People thought they were getting a "free" road but of course, like lunches, there are no free roads. They were paying for it all the time. What’s more, they were paying more than before because those tolls are actually a form of tax — a surrogate tax that is collected via a private company.
What’s actually happening? In reality, a new road has been built but the way it was paid for has changed. Once upon a time, the government would have paid for it from taxes paid by citizens. Now, that same road is being built and is still paid for by citizens, but they are also paying for the profit of the road-building company, the toll rebates and the free registration. But nobody thinks they’re paying that tax.
It’s not unlike the old pea and shell game. I’ll hide this pea under one of these three shells. Swish, swish, slide, swish, swish, slide. Now, which shell is it under? Is it this one, this one or this one? Only, with government responsibilities, it’s more like: Here’s a government project, but how is it being paid for? Is it a tax, a toll, a fee or a voluntary payment? Of course, in reality, they’re all the same thing… money coming out of our pockets.
A similar thing happens with private education. Once upon a time, the government paid for public schools and anyone who wanted to send their child to a private school paid for it themselves. Then the powerful church lobby told us that everyone would save a lot of tax if the government were to fund private schools because fewer people would be a burden on the public system. A win-win solution or another pea and shell game?
What the church lobby forgot to mention was that private school fees are just a tax by a different name. They call them "voluntary" but they’re actually a payment for a compulsory government obligation.

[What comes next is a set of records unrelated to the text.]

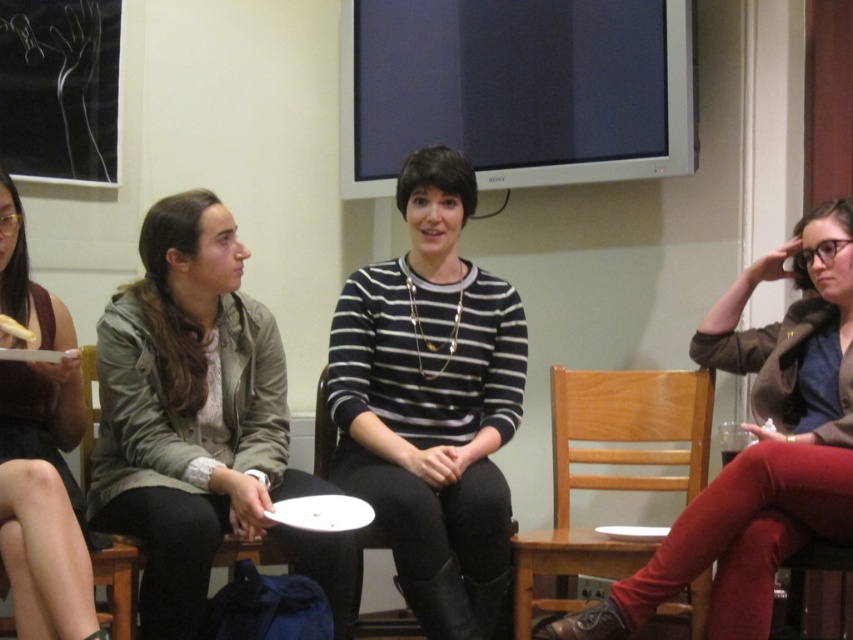
Who is more forward, (x=85, y=577) or (x=561, y=381)?

Point (x=85, y=577)

Who is positioned more to the right, matte black jacket at left or wooden chair at lower center?

wooden chair at lower center is more to the right.

Is point (7, 362) closer to camera compared to point (698, 481)?

Yes, point (7, 362) is closer to viewer.

Identify the location of matte black jacket at left. (39, 452).

Which is behind, point (747, 292) or point (62, 310)?

Positioned behind is point (747, 292).

Is point (572, 625) more distant than point (90, 573)?

Yes.

What do you see at coordinates (759, 445) in the screenshot? I see `velvet red pants at right` at bounding box center [759, 445].

Where is `velvet red pants at right`? The height and width of the screenshot is (640, 853). velvet red pants at right is located at coordinates (759, 445).

Between black leather chair at center and wooden chair at center, which one has less height?

With less height is black leather chair at center.

Who is lower down, black leather chair at center or wooden chair at center?

black leather chair at center is lower down.

This screenshot has width=853, height=640. I want to click on black leather chair at center, so click(322, 429).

The church lobby insisted that their schools also receive government funding. Not just from the states (which are obliged to provide education) but from the Commonwealth as well. Now they receive fees, plus state and Commonwealth subsidies. In fact, they get more from governments than public schools and there are no prizes for guessing where that money comes from either. Our taxes!
Not only is the community paying more tax than it used to for education (in other words, private schools didn’t save a penny), but a lot of people are now paying a surrogate tax in the form of private school fees.

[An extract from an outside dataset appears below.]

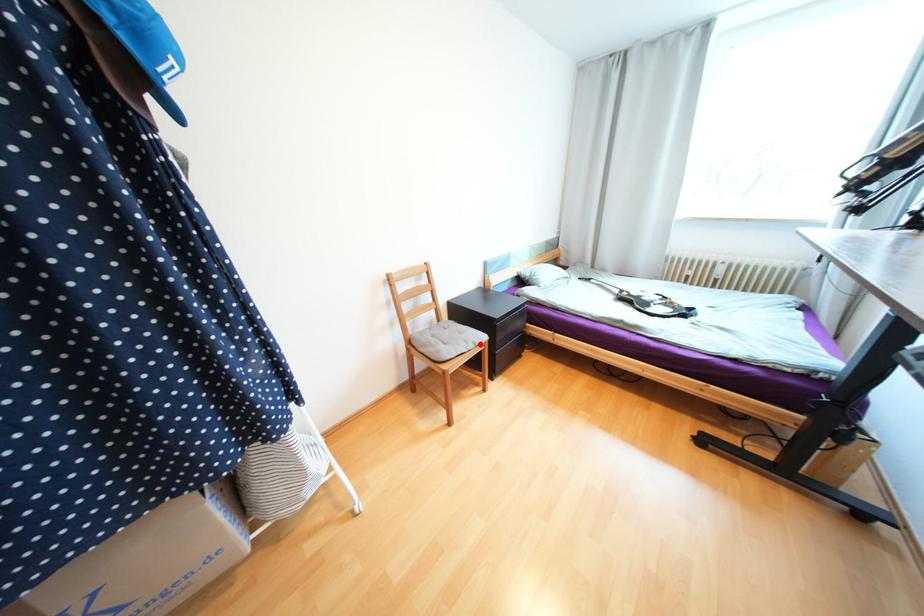
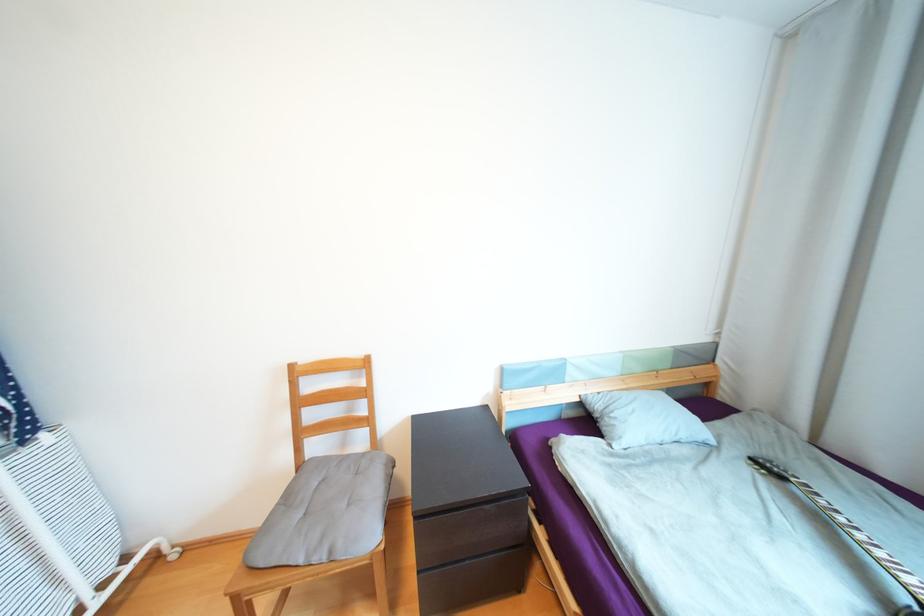
Question: I am providing you with two images of the same scene from different viewpoints. Given a red point in image1, look at the same physical point in image2. Is it:

Choices:
 (A) Closer to the viewpoint
 (B) Farther from the viewpoint

Answer: (B)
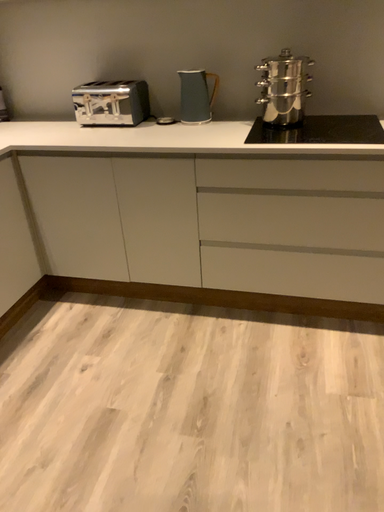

In reality, kids are still going to school, but what used to be paid for by taxes is now paid for by fees and taxes. Swish, swish, slide, slide: people think they’re paying less tax, but, as a whole, the community is paying more than it once did.
And a similar picture could be painted in regard to private health. Everyone thinks they are paying less tax for health care but they are actually paying more for it, only under a different name. Instead of taxes, they are called private health insurance premiums and increasingly larger gaps for private hospitals and private services.

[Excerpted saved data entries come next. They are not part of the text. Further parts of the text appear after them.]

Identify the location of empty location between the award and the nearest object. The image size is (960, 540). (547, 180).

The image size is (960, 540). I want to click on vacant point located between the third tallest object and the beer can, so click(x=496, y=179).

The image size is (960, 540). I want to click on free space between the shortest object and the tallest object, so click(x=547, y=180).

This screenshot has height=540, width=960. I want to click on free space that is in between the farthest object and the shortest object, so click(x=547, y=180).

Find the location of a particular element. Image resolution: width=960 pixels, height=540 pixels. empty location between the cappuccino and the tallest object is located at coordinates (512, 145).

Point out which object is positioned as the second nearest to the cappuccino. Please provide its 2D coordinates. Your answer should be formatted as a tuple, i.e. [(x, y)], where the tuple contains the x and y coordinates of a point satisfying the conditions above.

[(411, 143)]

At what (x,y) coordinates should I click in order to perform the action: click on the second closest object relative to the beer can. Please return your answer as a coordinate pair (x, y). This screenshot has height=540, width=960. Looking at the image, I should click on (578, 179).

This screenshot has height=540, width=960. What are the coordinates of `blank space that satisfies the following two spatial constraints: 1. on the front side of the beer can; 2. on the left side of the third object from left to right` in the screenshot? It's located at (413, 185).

To understand the nature of this issue, we have to peel back all the layers that confuse reality. In reality, roads need to be built, kids need to be educated and hospitals are needed to treat the sick, and all these things have to be paid for.
People worked out long ago that the cheapest way to provide "collective wants" was to "collectivise" both the products and the means of paying for them. That is, for the government to collect taxes and then build "collective" resources for society: roads, schools, hospitals, waterworks and so on.
Then, in the latter half of the 20th Century, some clever business people figured out that "collective" products were actually cash cows — because people need them all the time, they generate a steady stream of cash flow. That’s when the push for privatisation started, but, by and large, it was just a huge a pea and shell game.
By cleverly pushing payments out of one column and into another, the government bamboozled citizens into thinking they were paying less tax… but we've really ended up paying more.
Tom Orren is a retired head teacher.